**Problem statement**
Your task is to repeat the data exactly, every line of it.

───

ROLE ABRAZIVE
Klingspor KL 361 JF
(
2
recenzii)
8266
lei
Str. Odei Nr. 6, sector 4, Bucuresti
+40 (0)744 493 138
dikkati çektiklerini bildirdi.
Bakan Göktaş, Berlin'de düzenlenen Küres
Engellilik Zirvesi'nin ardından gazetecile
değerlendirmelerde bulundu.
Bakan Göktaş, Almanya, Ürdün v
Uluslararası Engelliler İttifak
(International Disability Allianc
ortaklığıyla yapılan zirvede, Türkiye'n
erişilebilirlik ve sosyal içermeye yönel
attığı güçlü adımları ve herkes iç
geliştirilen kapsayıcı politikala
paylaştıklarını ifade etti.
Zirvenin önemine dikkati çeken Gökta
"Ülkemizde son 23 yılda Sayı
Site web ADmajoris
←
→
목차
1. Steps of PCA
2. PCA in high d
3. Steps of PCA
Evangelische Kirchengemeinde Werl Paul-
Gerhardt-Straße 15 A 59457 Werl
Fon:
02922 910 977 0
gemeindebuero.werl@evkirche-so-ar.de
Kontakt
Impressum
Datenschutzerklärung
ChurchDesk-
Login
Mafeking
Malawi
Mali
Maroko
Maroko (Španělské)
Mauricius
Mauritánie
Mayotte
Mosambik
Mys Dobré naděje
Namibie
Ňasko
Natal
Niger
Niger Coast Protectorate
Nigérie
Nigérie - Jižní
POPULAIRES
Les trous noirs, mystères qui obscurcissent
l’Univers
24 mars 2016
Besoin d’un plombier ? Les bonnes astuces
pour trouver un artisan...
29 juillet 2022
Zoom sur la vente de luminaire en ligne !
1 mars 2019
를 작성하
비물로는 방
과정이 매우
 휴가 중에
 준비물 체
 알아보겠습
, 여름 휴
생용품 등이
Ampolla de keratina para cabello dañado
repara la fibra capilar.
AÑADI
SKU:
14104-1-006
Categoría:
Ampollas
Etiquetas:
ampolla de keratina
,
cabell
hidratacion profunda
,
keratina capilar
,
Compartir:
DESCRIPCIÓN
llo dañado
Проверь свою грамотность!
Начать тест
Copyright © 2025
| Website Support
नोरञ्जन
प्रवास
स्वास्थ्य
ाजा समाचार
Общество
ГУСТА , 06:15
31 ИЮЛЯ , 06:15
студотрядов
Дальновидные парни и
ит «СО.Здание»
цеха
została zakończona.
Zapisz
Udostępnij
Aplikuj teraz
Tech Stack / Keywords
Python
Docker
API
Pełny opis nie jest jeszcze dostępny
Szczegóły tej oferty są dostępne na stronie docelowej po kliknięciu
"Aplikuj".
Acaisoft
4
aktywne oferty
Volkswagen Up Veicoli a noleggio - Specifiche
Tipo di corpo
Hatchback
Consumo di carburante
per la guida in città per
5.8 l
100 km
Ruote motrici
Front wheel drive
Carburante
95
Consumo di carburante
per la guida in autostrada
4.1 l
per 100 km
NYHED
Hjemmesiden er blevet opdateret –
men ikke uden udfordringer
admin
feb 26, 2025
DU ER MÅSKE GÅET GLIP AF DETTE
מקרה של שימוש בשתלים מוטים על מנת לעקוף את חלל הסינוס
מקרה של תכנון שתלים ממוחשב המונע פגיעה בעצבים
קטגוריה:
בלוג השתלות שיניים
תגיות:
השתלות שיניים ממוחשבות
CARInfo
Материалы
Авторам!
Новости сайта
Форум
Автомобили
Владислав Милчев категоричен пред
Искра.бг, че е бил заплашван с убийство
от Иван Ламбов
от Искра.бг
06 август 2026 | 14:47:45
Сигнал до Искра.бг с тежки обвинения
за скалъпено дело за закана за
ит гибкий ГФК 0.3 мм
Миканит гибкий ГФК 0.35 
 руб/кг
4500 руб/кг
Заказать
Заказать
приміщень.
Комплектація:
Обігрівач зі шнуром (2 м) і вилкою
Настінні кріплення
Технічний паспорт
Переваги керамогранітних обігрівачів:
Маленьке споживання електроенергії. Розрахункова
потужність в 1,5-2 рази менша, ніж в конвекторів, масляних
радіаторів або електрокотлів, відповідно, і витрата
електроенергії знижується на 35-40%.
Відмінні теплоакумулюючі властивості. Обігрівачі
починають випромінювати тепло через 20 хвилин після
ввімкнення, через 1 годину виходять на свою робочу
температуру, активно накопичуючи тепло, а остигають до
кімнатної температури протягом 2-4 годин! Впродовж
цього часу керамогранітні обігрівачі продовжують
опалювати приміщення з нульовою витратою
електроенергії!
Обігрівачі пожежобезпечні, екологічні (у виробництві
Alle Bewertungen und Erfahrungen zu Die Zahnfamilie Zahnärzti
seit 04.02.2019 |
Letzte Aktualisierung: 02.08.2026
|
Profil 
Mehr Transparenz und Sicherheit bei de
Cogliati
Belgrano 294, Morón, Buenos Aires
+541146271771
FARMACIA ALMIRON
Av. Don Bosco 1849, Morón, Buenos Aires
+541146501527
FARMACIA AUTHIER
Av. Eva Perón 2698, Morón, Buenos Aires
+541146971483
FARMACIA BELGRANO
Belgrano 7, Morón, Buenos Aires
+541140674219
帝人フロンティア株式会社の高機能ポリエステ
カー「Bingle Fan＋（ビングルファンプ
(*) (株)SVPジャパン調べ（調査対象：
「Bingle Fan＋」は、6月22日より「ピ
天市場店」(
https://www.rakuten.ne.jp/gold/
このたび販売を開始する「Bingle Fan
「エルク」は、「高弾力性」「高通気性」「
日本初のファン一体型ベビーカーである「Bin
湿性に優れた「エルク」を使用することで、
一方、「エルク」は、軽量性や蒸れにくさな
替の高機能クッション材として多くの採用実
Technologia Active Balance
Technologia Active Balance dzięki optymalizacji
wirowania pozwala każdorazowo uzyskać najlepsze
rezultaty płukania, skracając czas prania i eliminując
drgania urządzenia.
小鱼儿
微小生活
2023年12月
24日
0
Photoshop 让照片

───

**The answer**
ROLE ABRAZIVE
Klingspor KL 361 JF
(
2
recenzii)
8266
lei
Str. Odei Nr. 6, sector 4, Bucuresti
+40 (0)744 493 138
dikkati çektiklerini bildirdi.
Bakan Göktaş, Berlin'de düzenlenen Küres
Engellilik Zirvesi'nin ardından gazetecile
değerlendirmelerde bulundu.
Bakan Göktaş, Almanya, Ürdün v
Uluslararası Engelliler İttifak
(International Disability Allianc
ortaklığıyla yapılan zirvede, Türkiye'n
erişilebilirlik ve sosyal içermeye yönel
attığı güçlü adımları ve herkes iç
geliştirilen kapsayıcı politikala
paylaştıklarını ifade etti.
Zirvenin önemine dikkati çeken Gökta
"Ülkemizde son 23 yılda Sayı
Site web ADmajoris
←
→
목차
1. Steps of PCA
2. PCA in high d
3. Steps of PCA
Evangelische Kirchengemeinde Werl Paul-
Gerhardt-Straße 15 A 59457 Werl
Fon:
02922 910 977 0
gemeindebuero.werl@evkirche-so-ar.de
Kontakt
Impressum
Datenschutzerklärung
ChurchDesk-
Login
Mafeking
Malawi
Mali
Maroko
Maroko (Španělské)
Mauricius
Mauritánie
Mayotte
Mosambik
Mys Dobré naděje
Namibie
Ňasko
Natal
Niger
Niger Coast Protectorate
Nigérie
Nigérie - Jižní
POPULAIRES
Les trous noirs, mystères qui obscurcissent
l’Univers
24 mars 2016
Besoin d’un plombier ? Les bonnes astuces
pour trouver un artisan...
29 juillet 2022
Zoom sur la vente de luminaire en ligne !
1 mars 2019
를 작성하
비물로는 방
과정이 매우
 휴가 중에
 준비물 체
 알아보겠습
, 여름 휴
생용품 등이
Ampolla de keratina para cabello dañado
repara la fibra capilar.
AÑADI
SKU:
14104-1-006
Categoría:
Ampollas
Etiquetas:
ampolla de keratina
,
cabell
hidratacion profunda
,
keratina capilar
,
Compartir:
DESCRIPCIÓN
llo dañado
Проверь свою грамотность!
Начать тест
Copyright © 2025
| Website Support
नोरञ्जन
प्रवास
स्वास्थ्य
ाजा समाचार
Общество
ГУСТА , 06:15
31 ИЮЛЯ , 06:15
студотрядов
Дальновидные парни и
ит «СО.Здание»
цеха
została zakończona.
Zapisz
Udostępnij
Aplikuj teraz
Tech Stack / Keywords
Python
Docker
API
Pełny opis nie jest jeszcze dostępny
Szczegóły tej oferty są dostępne na stronie docelowej po kliknięciu
"Aplikuj".
Acaisoft
4
aktywne oferty
Volkswagen Up Veicoli a noleggio - Specifiche
Tipo di corpo
Hatchback
Consumo di carburante
per la guida in città per
5.8 l
100 km
Ruote motrici
Front wheel drive
Carburante
95
Consumo di carburante
per la guida in autostrada
4.1 l
per 100 km
NYHED
Hjemmesiden er blevet opdateret –
men ikke uden udfordringer
admin
feb 26, 2025
DU ER MÅSKE GÅET GLIP AF DETTE
מקרה של שימוש בשתלים מוטים על מנת לעקוף את חלל הסינוס
מקרה של תכנון שתלים ממוחשב המונע פגיעה בעצבים
קטגוריה:
בלוג השתלות שיניים
תגיות:
השתלות שיניים ממוחשבות
CARInfo
Материалы
Авторам!
Новости сайта
Форум
Автомобили
Владислав Милчев категоричен пред
Искра.бг, че е бил заплашван с убийство
от Иван Ламбов
от Искра.бг
06 август 2026 | 14:47:45
Сигнал до Искра.бг с тежки обвинения
за скалъпено дело за закана за
ит гибкий ГФК 0.3 мм
Миканит гибкий ГФК 0.35 
 руб/кг
4500 руб/кг
Заказать
Заказать
приміщень.
Комплектація:
Обігрівач зі шнуром (2 м) і вилкою
Настінні кріплення
Технічний паспорт
Переваги керамогранітних обігрівачів:
Маленьке споживання електроенергії. Розрахункова
потужність в 1,5-2 рази менша, ніж в конвекторів, масляних
радіаторів або електрокотлів, відповідно, і витрата
електроенергії знижується на 35-40%.
Відмінні теплоакумулюючі властивості. Обігрівачі
починають випромінювати тепло через 20 хвилин після
ввімкнення, через 1 годину виходять на свою робочу
температуру, активно накопичуючи тепло, а остигають до
кімнатної температури протягом 2-4 годин! Впродовж
цього часу керамогранітні обігрівачі продовжують
опалювати приміщення з нульовою витратою
електроенергії!
Обігрівачі пожежобезпечні, екологічні (у виробництві
Alle Bewertungen und Erfahrungen zu Die Zahnfamilie Zahnärzti
seit 04.02.2019 |
Letzte Aktualisierung: 02.08.2026
|
Profil 
Mehr Transparenz und Sicherheit bei de
Cogliati
Belgrano 294, Morón, Buenos Aires
+541146271771
FARMACIA ALMIRON
Av. Don Bosco 1849, Morón, Buenos Aires
+541146501527
FARMACIA AUTHIER
Av. Eva Perón 2698, Morón, Buenos Aires
+541146971483
FARMACIA BELGRANO
Belgrano 7, Morón, Buenos Aires
+541140674219
帝人フロンティア株式会社の高機能ポリエステ
カー「Bingle Fan＋（ビングルファンプ
(*) (株)SVPジャパン調べ（調査対象：
「Bingle Fan＋」は、6月22日より「ピ
天市場店」(
https://www.rakuten.ne.jp/gold/
このたび販売を開始する「Bingle Fan
「エルク」は、「高弾力性」「高通気性」「
日本初のファン一体型ベビーカーである「Bin
湿性に優れた「エルク」を使用することで、
一方、「エルク」は、軽量性や蒸れにくさな
替の高機能クッション材として多くの採用実
Technologia Active Balance
Technologia Active Balance dzięki optymalizacji
wirowania pozwala każdorazowo uzyskać najlepsze
rezultaty płukania, skracając czas prania i eliminując
drgania urządzenia.
小鱼儿
微小生活
2023年12月
24日
0
Photoshop 让照片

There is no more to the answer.